As revealed by the tattered telephone directory I found hanging from a payphone outside a nearby Circle K, Dr. Kalil Wahab and family lived on Broken Arrow Avenue in an upscale area of town. The house probably wasn’t more than five years old, but was designed to look like a Territorial relic, with faux logs protruding from faux adobe and a faux ladder leading up to the roof. A satellite dish perched incongruously atop the tile roof.

After my third knock, a dark-skinned man dressed in navy wool slacks and a pale blue cashmere sweater answered the door. The scent of something wonderful drifted out from the kitchen.

“May I help you?” the man asked, in lightly-accented English.

Dr. Wahab, I presumed. Not tall, but handsome, with a slim build, chocolate-colored eyes and short black hair.

I introduced myself and explained my mission.

He confirmed that he was, indeed, Dr. Wahab, then shook his head. “Our Aziza knows no such person, Miss Jones.”

“She was seen talking to the girl.” Why reveal that my informant was one of the most disreputable men in town?

Wahab started to shake his head again, then thought better of it. “Surely there has been a mistake, but perhaps you should come in while I ascertain the truth of this? I do not wish you to wait alone on our doorstep in the cold air.”

The temperature hovered in the low sixties, but we do get spoiled up in Scottsdale. Grateful for his Middle Eastern courtesy, I stepped into a living room furnished with exquisite Persian rugs and high-end electronics. A large plasma television screen tuned to an Arab satellite TV station hung on the wall, while a scattering of Bose speakers, a Metronome Technologie CD player, a Game Boy, a Wii and other toys occupied the ebony entertainment center below. Despite what I had been led to believe, Apache Chemical paid well enough.

In a nearby alcove, three boys of stair-stepped ages played Scrabble at an intricately-carved game table. The smallest, a boy of about eight, had put down
ZOOSPORE
, much to the annoyance of the others. At my entrance, they rose, nodded a polite hello, then resumed their game, but not before the oldest kicked Zoospore Boy’s ankle.

“Kalil?” A beautiful woman wearing an ankle-length
abayah
muted the TV and placed the remote on a rosewood coffee table. This hospitable gesture revealed a greater racket. Thundering down the hallway came an avalanche of traditional Middle Eastern music backed by a dance beat, with the female singer’s voice raised in ululation. Aziza, rocking out to an Egyptian version of Beyoncé?

Dr. Wahab said to the woman, “Quibilah, this woman has a question about Aziza.”

Quibilah Wahab’s hushed beauty came as a welcome relief after the hapless Joleene, but concern filled her dark eyes as she stepped toward us. “Has she done something wrong?”

Halfway through telling her the same thing I’d told her husband, Dr.
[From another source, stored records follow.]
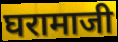
घरामाजी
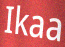
Ikaa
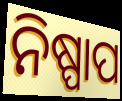
ନିଷ୍ପାପ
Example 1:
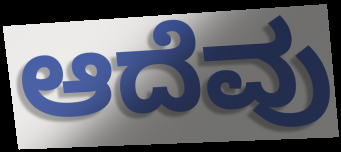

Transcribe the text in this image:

ಆದೆವು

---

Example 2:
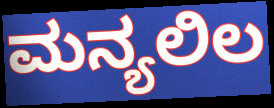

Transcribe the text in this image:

ಮನ್ಯಲಿಲ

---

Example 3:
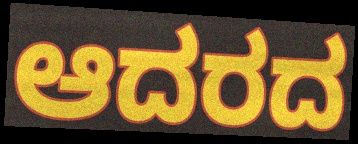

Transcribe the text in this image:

ಆದರದ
Wahab interrupted, saying something in Arabic to his wife.

She blinked. “Oh, Kalil, I do not think…”

He interrupted again in more Arabic, and with a chagrined expression, Quibilah hurried out of the room.

Extending a hand toward the crushed velvet sofa, Dr. Wahab said, “Please be comfortable, Miss Jones. I will now view this picture of which you speak.”
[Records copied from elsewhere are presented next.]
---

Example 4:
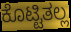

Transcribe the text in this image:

ಕೊಟ್ಟಿತಲ್ಲ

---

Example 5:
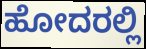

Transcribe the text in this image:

ಹೋದರಲ್ಲಿ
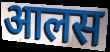
आलस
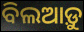
ବିଲଆଡ଼ୁ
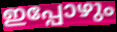
ഇപ്പോഴും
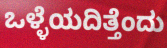
ಒಳ್ಳೆಯದಿತ್ತೆಂದು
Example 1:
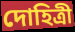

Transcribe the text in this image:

দোহিত্রী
When I sat down, I sank several inches into down-filled cushions. After recovering my balance, I rummaged through my carry-all, pulled out a flier, and handed it over. “This is the girl I’m talking about.”
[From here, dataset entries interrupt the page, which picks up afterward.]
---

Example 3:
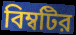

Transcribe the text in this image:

বিম্বটির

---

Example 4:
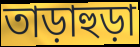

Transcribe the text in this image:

তাড়াহুড়া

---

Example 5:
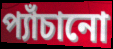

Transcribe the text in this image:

প্যাঁচানো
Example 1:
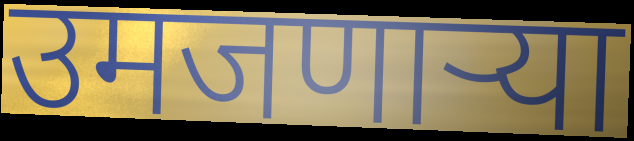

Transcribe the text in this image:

He studied the picture carefully. “I do not know this child.”

“Your daughter might.”

He shook his head. “Aziza knows only those people I wish her to know, and this dead girl, of whom I have heard much, does not belong to that select group. We Egyptians do not allow our children make their own friends or run loose in the streets to find trouble. We keep them close at home, near our hearts,
and
our eyes and ears!”

Considering the high delinquency rate in the U.S., his was a sensible philosophy, but a disappointing one. “Are you sure she, or even perhaps one of your sons, hasn’t seen the girl around?”

With a grunt, Dr. Wahab took the flier over to the boys, who after a brief look, all shook their heads.